Rogers Communications Report 35% Increase In Q2 Net Income

Rogers Communications Inc. (RCI), a Toronto-based telecommunications and media company, issued their first financial and operating results for the second quarter ended June 30, 2017 since Joe Natale became its CEO in April.

Key Financial Results (In millions of Canadian dollars, except per share amounts) are as follows:

Revenue: was UP 4% to $3.59 billion from last year's second quarter and within analyst estimates.

  • Wireless service revenue: was UP 8% primarily as a result of a larger subscriber base and the continued adoption of higher-value Share Everything plans.
  • Cable revenue: was stable this quarter, as continued strong Internet revenue growth of 7% offset declines in Television and Phone revenue. (Excluding the impact of the CRTC decision that reduced access service rates, Cable and Internet revenue would have increased by 1% and 10%, respectively.)
  • Media revenue: was UP 4% primarily as a result of the continued growth of sports-related revenue, increased sales at Today's Shopping Choice (TSC, previously branded as The Shopping Channel), and higher conventional broadcast TV advertising revenue, partially offset by lower publishing-related advertising and circulation revenue due to the strategic shift to digital media announced late last year.

Adjusted operating profit was UP 5%:

  • Wireless profit was UP 9% due to the strong flow through of revenue growth described above.
  • Cable profit was UP 3% as a result of a decrease in operating expenses and the on-going product mix shift to higher-margin Internet. (Excluding the impact of the CRTC decision, adjusted operating profit would have increased by 6% this quarter.)
  • Media profit was DOWN 30% this quarter primarily as a result of higher Toronto Blue Jays player payroll (including the impact of foreign exchange) and the impact of the strategic shift in publishing.

Net Income: was UP 35%, & adjusted net income was UP 20%, as a result of higher adjusted operating profit and lower depreciation and amortization; net income also increased as a result of a gain on disposition of certain real estate assets.

Diluted earnings per share: were UP 20% to $1.00 from analysts' consensus estimate of $0.93

Cash flow from operating activities was DOWN 27% while free cash flowwas UP 26% primarily driven by lower net additions to property, plant and equipment and increased adjusted operating profit.
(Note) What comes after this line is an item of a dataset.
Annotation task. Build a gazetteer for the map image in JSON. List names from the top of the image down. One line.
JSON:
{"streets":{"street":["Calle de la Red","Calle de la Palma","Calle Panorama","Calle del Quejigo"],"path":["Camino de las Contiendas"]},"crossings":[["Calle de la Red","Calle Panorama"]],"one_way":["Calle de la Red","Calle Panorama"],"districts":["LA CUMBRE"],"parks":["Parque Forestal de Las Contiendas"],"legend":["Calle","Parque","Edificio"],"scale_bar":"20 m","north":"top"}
President and CEO, Joe Natale commented on the above report as follows:

"Our second quarter results reflect the strong efforts of our highly engaged and committed team, underpinned by an incredibly rich mix of business assets.
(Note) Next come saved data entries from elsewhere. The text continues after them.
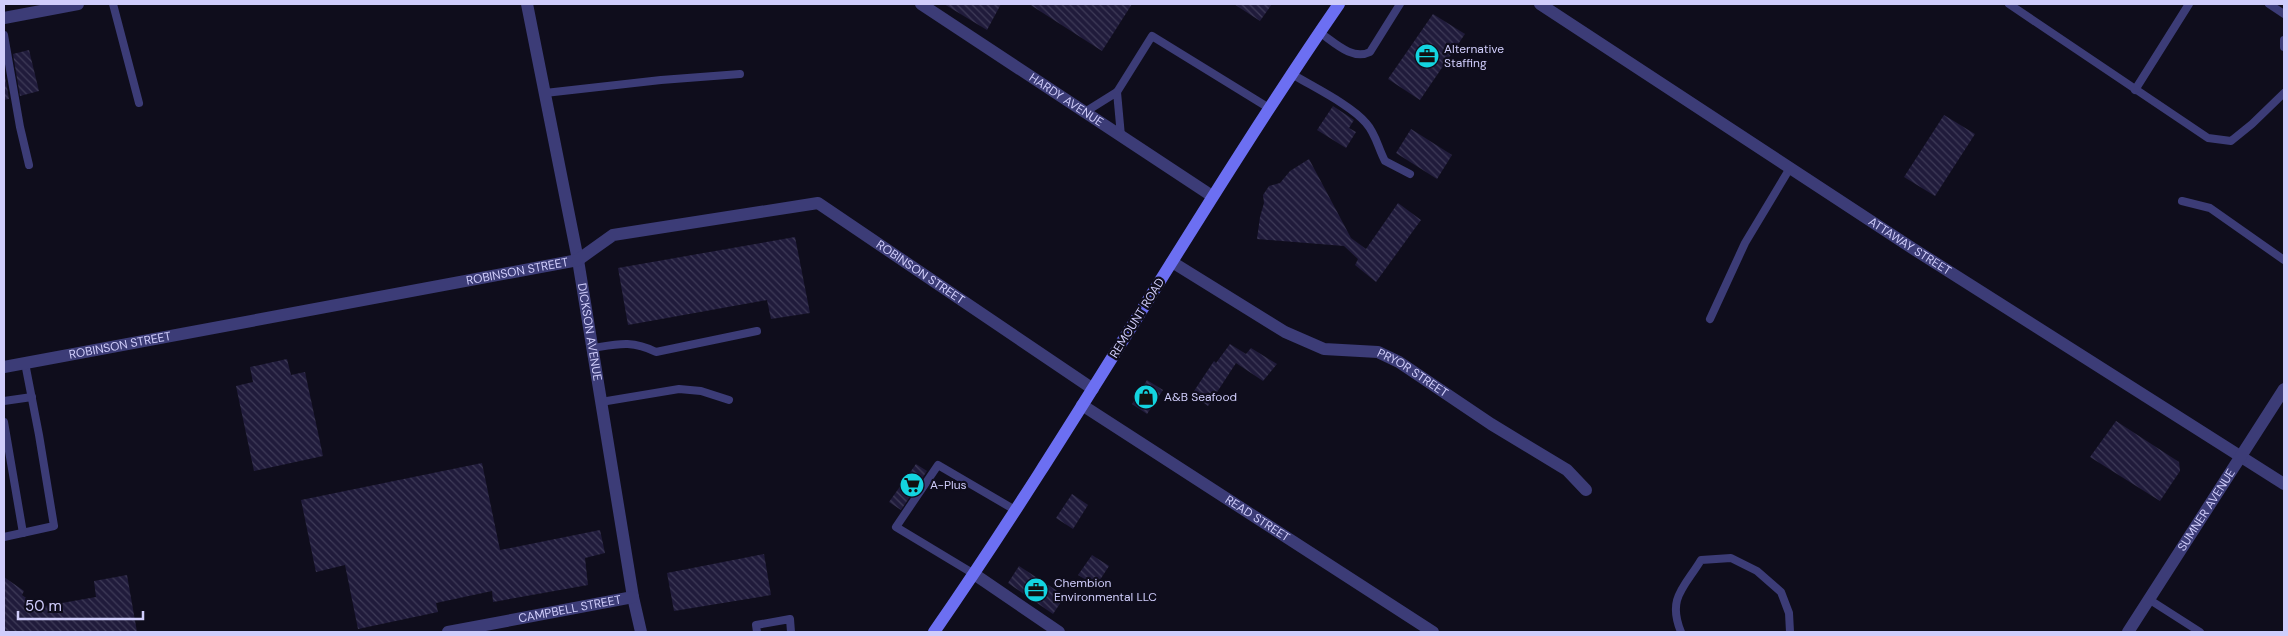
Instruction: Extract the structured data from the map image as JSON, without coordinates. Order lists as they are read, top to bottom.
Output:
{
  "streets": {
    "main road": ["REMOUNT ROAD"],
    "street": [
      "HARDY AVENUE",
      "ATTAWAY STREET",
      "ROBINSON STREET",
      "DICKSON AVENUE",
      "PRYOR STREET",
      "SUMNER AVENUE",
      "READ STREET",
      "CAMPBELL STREET"
    ]
  },
  "crossings": [
    ["HARDY AVENUE", "REMOUNT ROAD"],
    ["ATTAWAY STREET", "SUMNER AVENUE"],
    ["ROBINSON STREET", "REMOUNT ROAD"],
    ["ROBINSON STREET", "DICKSON AVENUE"],
    ["REMOUNT ROAD", "PRYOR STREET"],
    ["REMOUNT ROAD", "READ STREET"],
    ["DICKSON AVENUE", "CAMPBELL STREET"]
  ],
  "places": {
    "office": ["Alternative Staffing", "Chembion Environmental LLC"],
    "shop": ["A&B Seafood"],
    "supermarket": ["A-Plus"]
  },
  "scale_bar": "50 m"
}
We reported strong revenue and adjusted operating profit growth from continued momentum and operating leverage in our largest segment, Wireless,Our team delivered excellent Wireless results across the board, including substantially lower churn, and significantly grew adjusted operating profit and expanded margins. In Cable, we also grew adjusted operating profit and margins.

I have been at Rogers for 13 weeks now and I am extremely excited about the prospects we have ahead of us.

  • We have simplified our organizational structure for deeper end-to-end accountability for the customer experience and to drive further improvements in customer service and business performance.
  • We are also intensifying our company-wide focus on cost efficiency to help generate further margin expansion.
  • We will drive a deeper focus on delivering an outstanding customer experience while growing revenue and profitability to create more value for shareholders."